Le tableau de Mark Rothko vandalisé, le 7 octobre 2012, à la Tate Modern à Londres.  - Tim Wright/Rex Featur/REX/SIPA

«Il s’est avancé tranquillement (…) et a fait une marque. Il était resté assis pendant un moment, puis il s'est juste lancé, et il s'est vite esquivé. Surréaliste». C’est ainsi qu’un certain Tim Wright, témoin de la scène, a décrit sur Twitter le comportement du tagueur. Une attitude étrangement calme de la part d’un vandale, en somme. A moins que le vandale ne se considère pas comme tel.

A la peinture noire, celui-ci a inscrit: «Vladimir Umanets, une potentielle œuvre de yellowism». D’après la page Youtube du «yellowism», il s’agit d’un «phénomène autonome dans la culture contemporaine», défini en 2010 par Marcin Lodyga et Vladimir Umanets. Le site officiel du «phénomène» ajoute: «Le Yellowism n’est ni de l’art ni de l’anti-art. Les exemples de Yellowism peuvent ressembler à des œuvres d'art mais ne sont pas des œuvres d'art. (...) Dans le Yellowism, la visibilité du jaune est réduite au minimum. Le jaune est simplement une matière intellectuelle».

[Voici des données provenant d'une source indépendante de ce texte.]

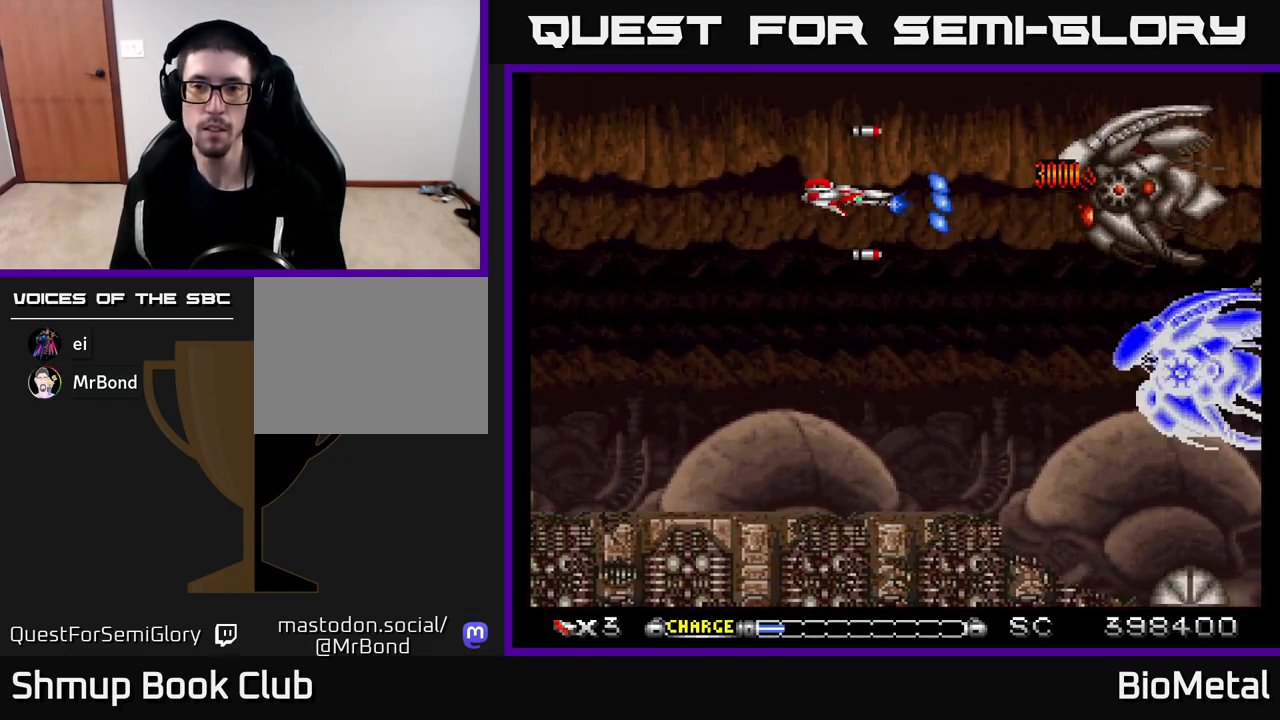
{"buttons": ["A", "R2", "DPAD_LEFT"], "left_stick": "center", "right_stick": "center", "events": [[133, "DPAD_DOWN", "down"], [233, "X", "down"], [333, "DPAD_LEFT", "down"], [350, "DPAD_DOWN", "up"], [350, "X", "up"], [417, "R2", "down"]]}
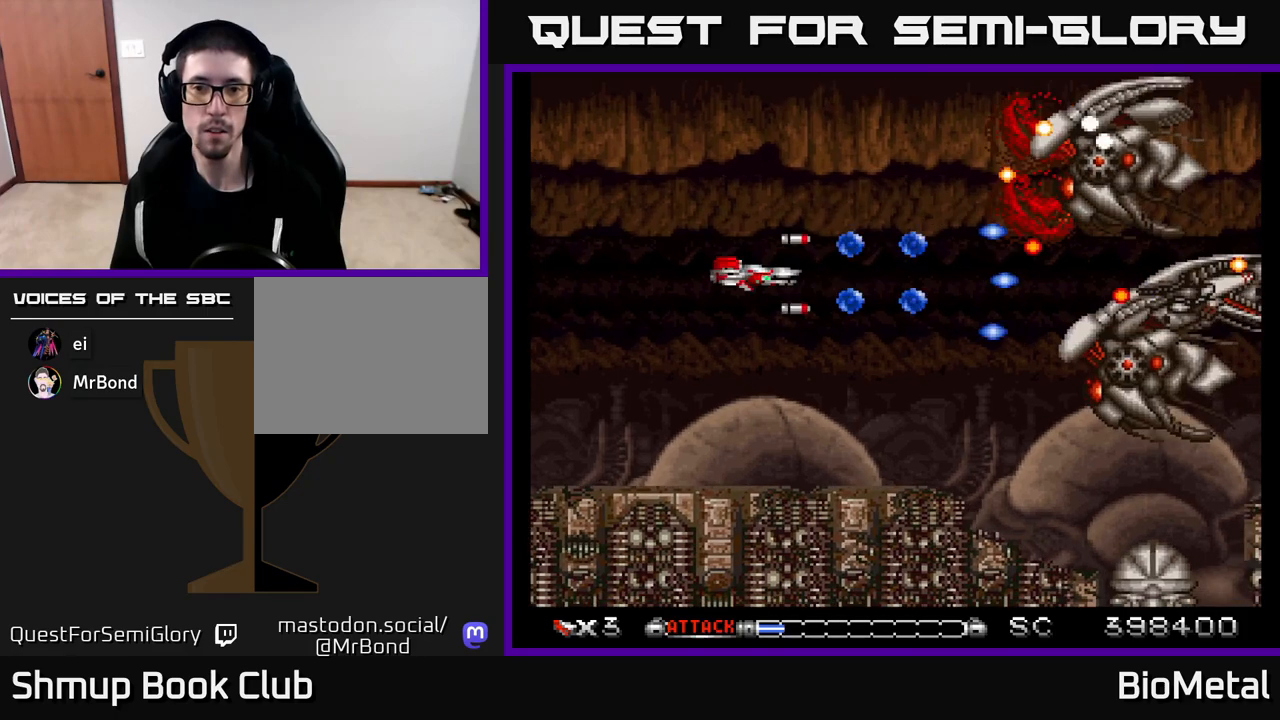
{"buttons": ["A", "DPAD_DOWN", "DPAD_RIGHT"], "left_stick": "center", "right_stick": "center"}
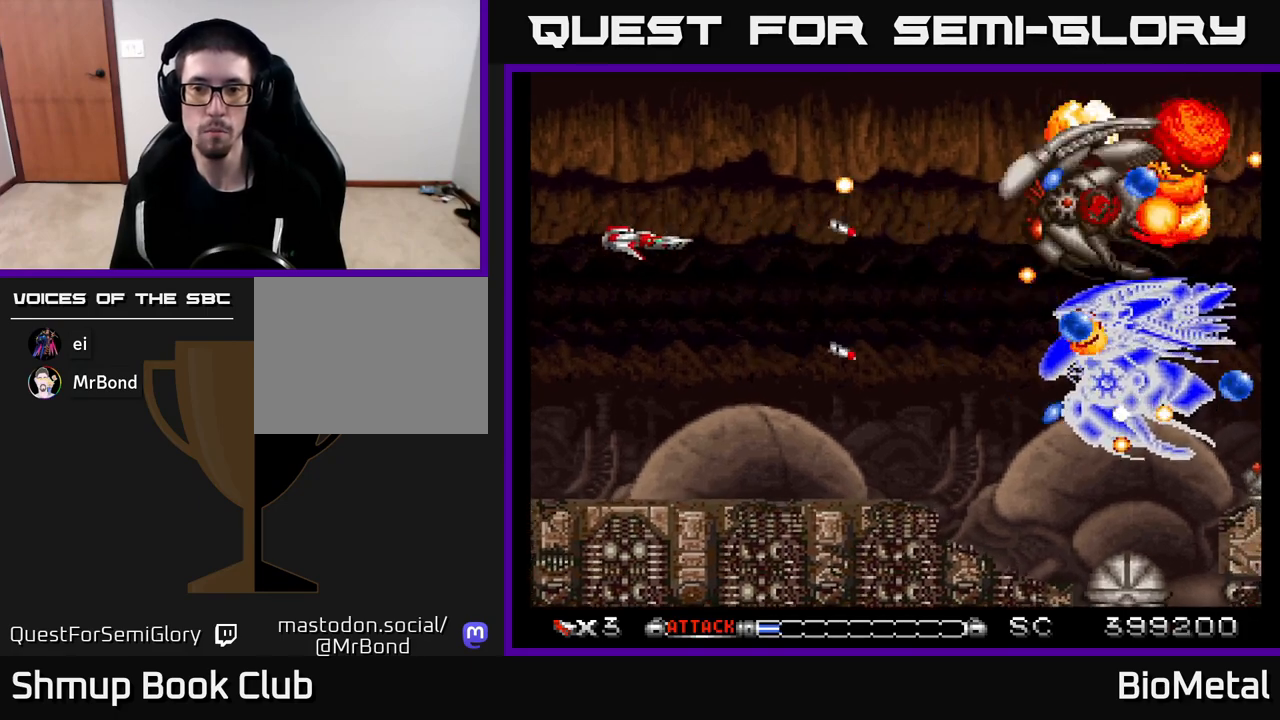
{"buttons": ["A"], "left_stick": "center", "right_stick": "center", "events": [[500, "DPAD_DOWN", "up"], [500, "DPAD_RIGHT", "up"]]}
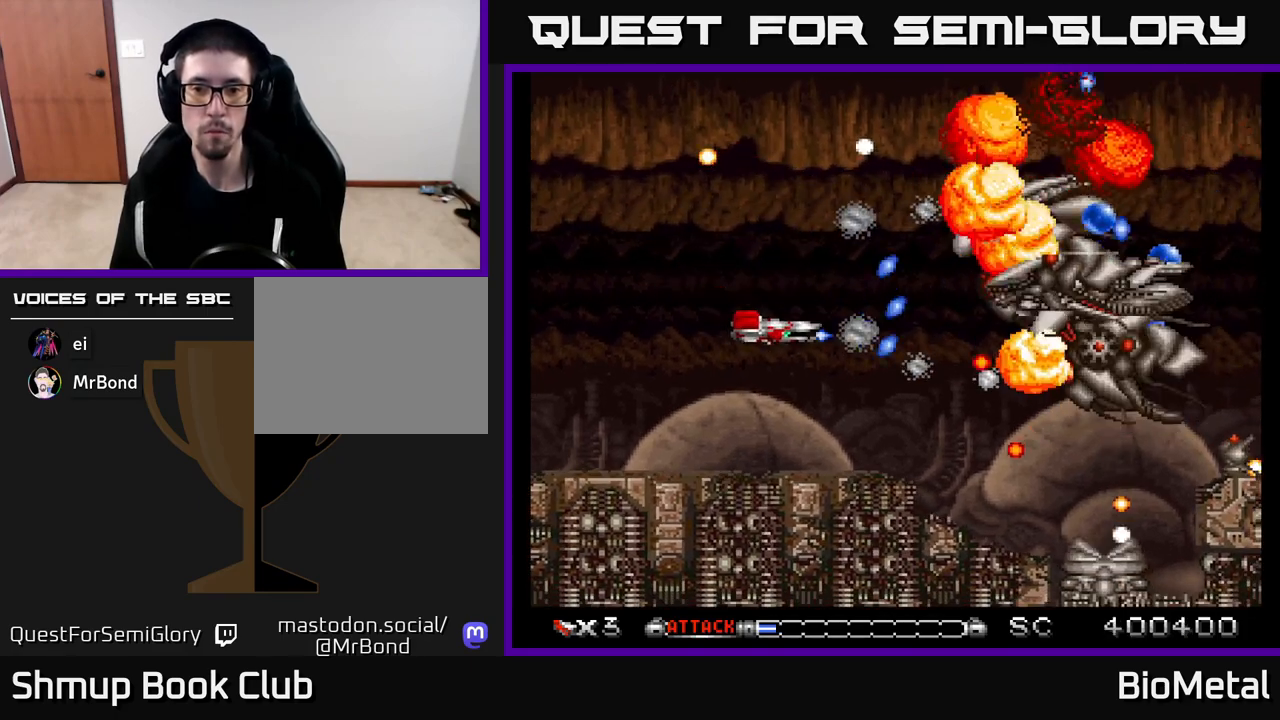
{"buttons": ["A", "DPAD_LEFT"], "left_stick": "center", "right_stick": "center", "events": [[50, "DPAD_UP", "down"], [283, "DPAD_UP", "up"], [433, "DPAD_LEFT", "down"]]}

«Choqué» de ne pas avoir été arrêté

Surréaliste, là encore. Un homme qui se présente comme le cofondateur Vladimir Umanets s’est entretenu dimanche soir avec un journaliste du Guardian, qui avait appelé un numéro de téléphone figurant sur le site du «yellowism». L’homme déclare être le responsable de la signature, mais considère qu’il n’a «pas détruit la peinture», et n’a «rien volé». Il a en en outre expliqué qu’il admire Rothko, qu’il considère comme l’une des plus grandes personnalités artistiques du siècle dernier.

D’ailleurs, le tableau gagne au change, selon lui. «Je pense que si quelqu’un restaure ce Rothko et enlève ma signature, la valeur de l’oeuvre aura baissé, mais dans quelques années le tableau aura pris de la valeur, grâce à ce que j’ai fait», poursuit-il en se comparant à Marcel Duchamp qui avait signé «R. Mutt», le fameux urinoir en porcelaine, en 1917.

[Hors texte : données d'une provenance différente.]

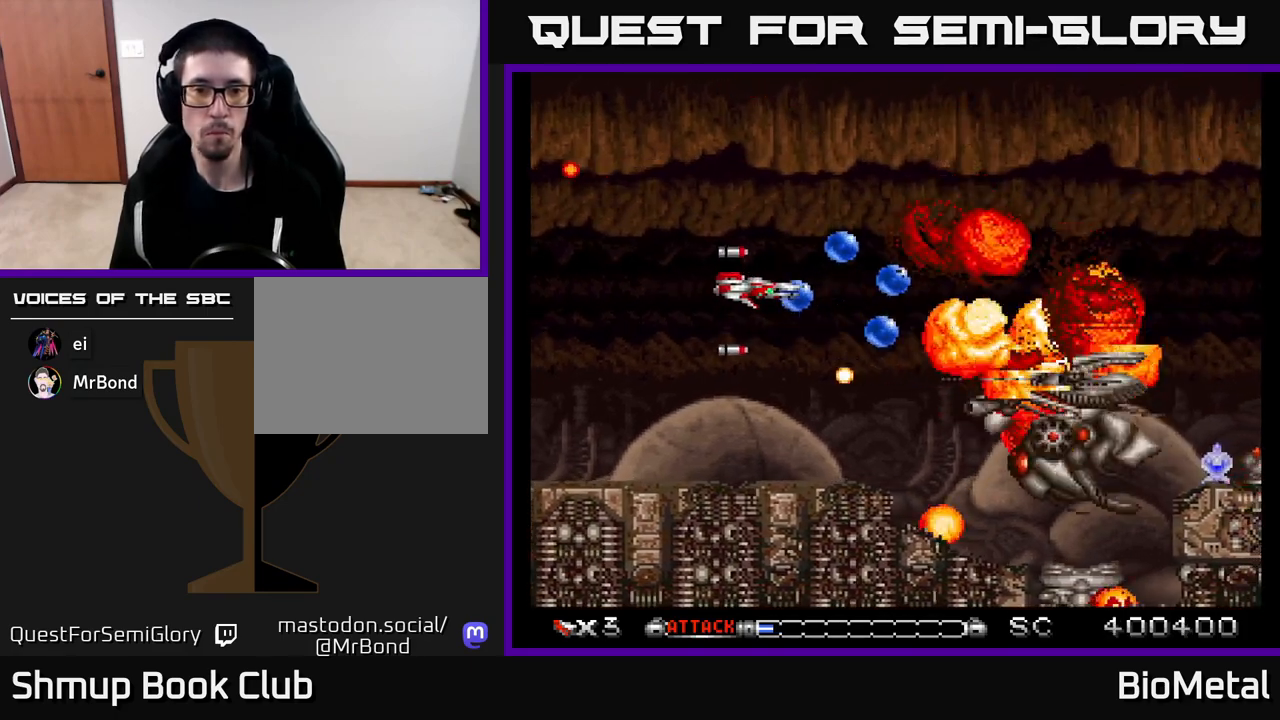
{"buttons": ["A"], "left_stick": "center", "right_stick": "center", "events": [[167, "DPAD_LEFT", "up"], [283, "X", "down"], [450, "X", "up"]]}
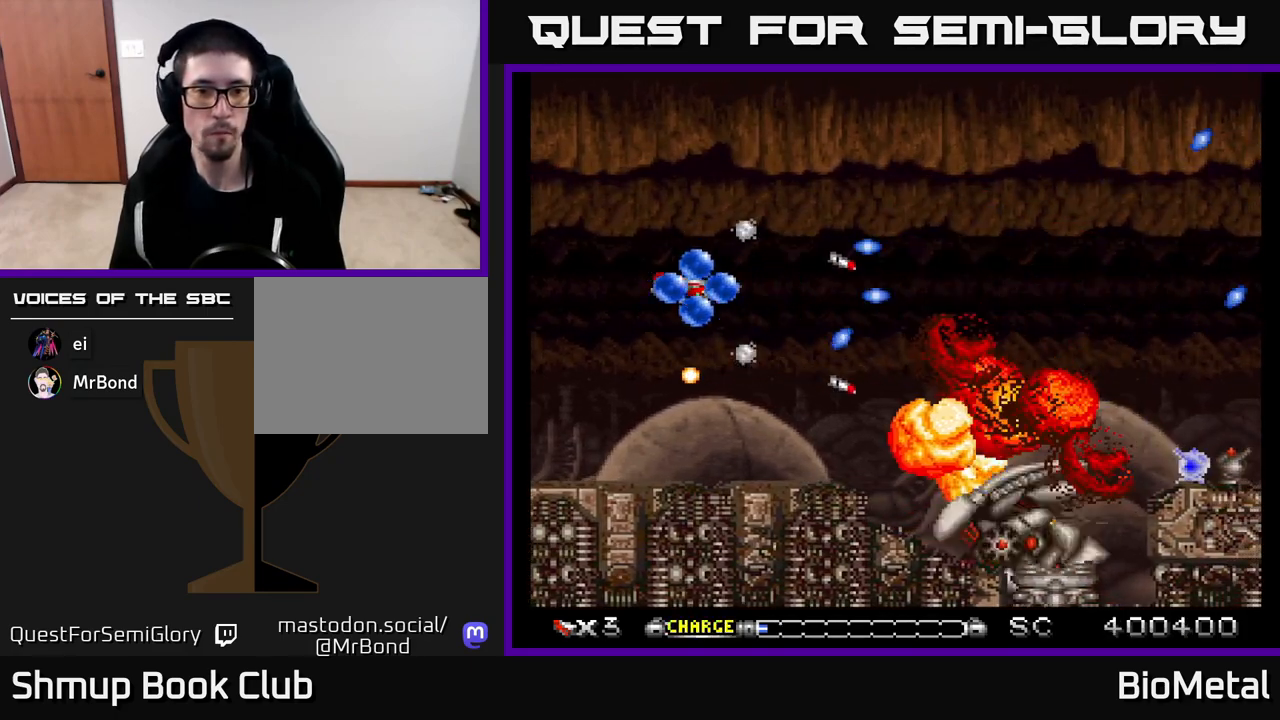
{"buttons": ["A", "DPAD_DOWN", "DPAD_RIGHT"], "left_stick": "center", "right_stick": "center", "events": [[200, "DPAD_DOWN", "down"], [200, "DPAD_RIGHT", "down"]]}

«Je ne crois pas avoir fait quelque chose de criminel. Mais la police peut m’arrêter. Ca me va», a-t-il conclu en ajoutant qu’il avait été «choqué» d’avoir pu tagguer le tableau librement. «Je m’attendais à ce que la sécurité m’arrête aussitôt, parce que j’ai signé devant beaucoup de monde. Il y avait même une caméra de vidéosurveillance», dit-il. Presque déçu.